Elsa the ice queen in the movie Frozen would be dismissed as cold-hearted and aloof, but what would you expect of a young girl who grew up locked up in a room because she nearly killed her baby sister and was deemed dangerous by her parents?
Marlin the over-anxious father in the movie Finding Nemo was happily married and about to be the father of 400 children. Then a barracuda showed up, killed his wife, and ate all but one of the babies. The one baby that survived was born disabled. After carefully raising Nemo and letting Nemo attend school, the kid was immediately kidnapped by a human. Can you blame Marlin for his anxiety?
Take heart though, those who truly care will know how to reach out.
Mr Fredricksen, Elsa, and Marlin could have remained as they were had it not been for Russell (little wilderness explorer), Anna (Elsa’s sister), and Dory (the blue fish memorably voiced by Ellen DeGeneres) respectively.
They cared enough to stick by their miserable companion/sister, to encourage and give support. They offered a different perspective to gently draw their friend out of their fears and doubts.
I had always believed that only another introvert can understand and care for another introvert. But I am wrong. Russell, Anna, and Dory were extroverts and optimists.
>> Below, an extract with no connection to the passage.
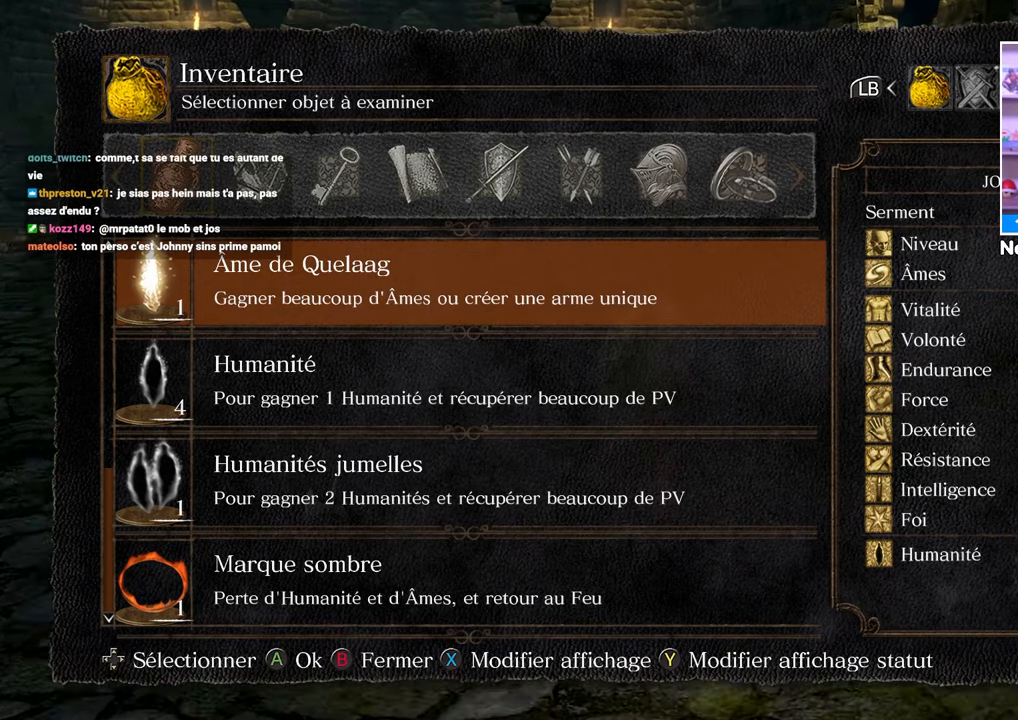
{"buttons": [], "left_stick": "up", "right_stick": "center", "button_events": []}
Although they might not have fully comprehended their introverted friends, they cared enough to never stop reaching out. I realize these are cartoon characters, but I’ve known Russells, Annas, and Dorys in my life and I appreciate and cherish them. There are not many, but a few truly kind and caring friends are good enough for introverts.
If you have had similar experiences as me, we should stop beating ourselves up for “thinking too much.” Whether we are blessed or cursed by our deep-thinking brain, we have to live with it and harness its strength.
We are naturally empathetic and will be the ones that best offer comfort and support when others are down. What we say or do, we have thought through carefully. We are trusted for our steadiness and thoroughness, and ability to understand complexities.
Yes, we can become more self-aware and accept that we have the natural tendency to go very deep. With that awareness, we can develop control over our brains to push ourselves to the surface once we have gone a little too deep.
We can make miracles if we adapt these abilities to a world where extroverts are in the majority.
In fact, they say the best teams comprise of an introvert and an extrovert (e.g. Apple’s Steve Jobs and Steve Wozniak, and Facebook’s Mark Zuckerberg and Sheryl Sandberg) due to complementary strengths and weaknesses. And let’s not forget Albert Einstein, Mahatma Gandhi, Bill Gates, Abraham Lincoln and Warren Buffett who are famous for their powerful introverted brains.
On my part, I have learned to control how much I share, to control my tendency to articulate the epic journey of my decision-making process, lest I attract a “you think too much” remark.
I have learned to be comfortable with the brain processes I have, and not feel the need to always justify my thoughts and decisions. Less is more, for people who cannot, will not try to understand us. And if anyone cares enough, they can hear even if we are quiet.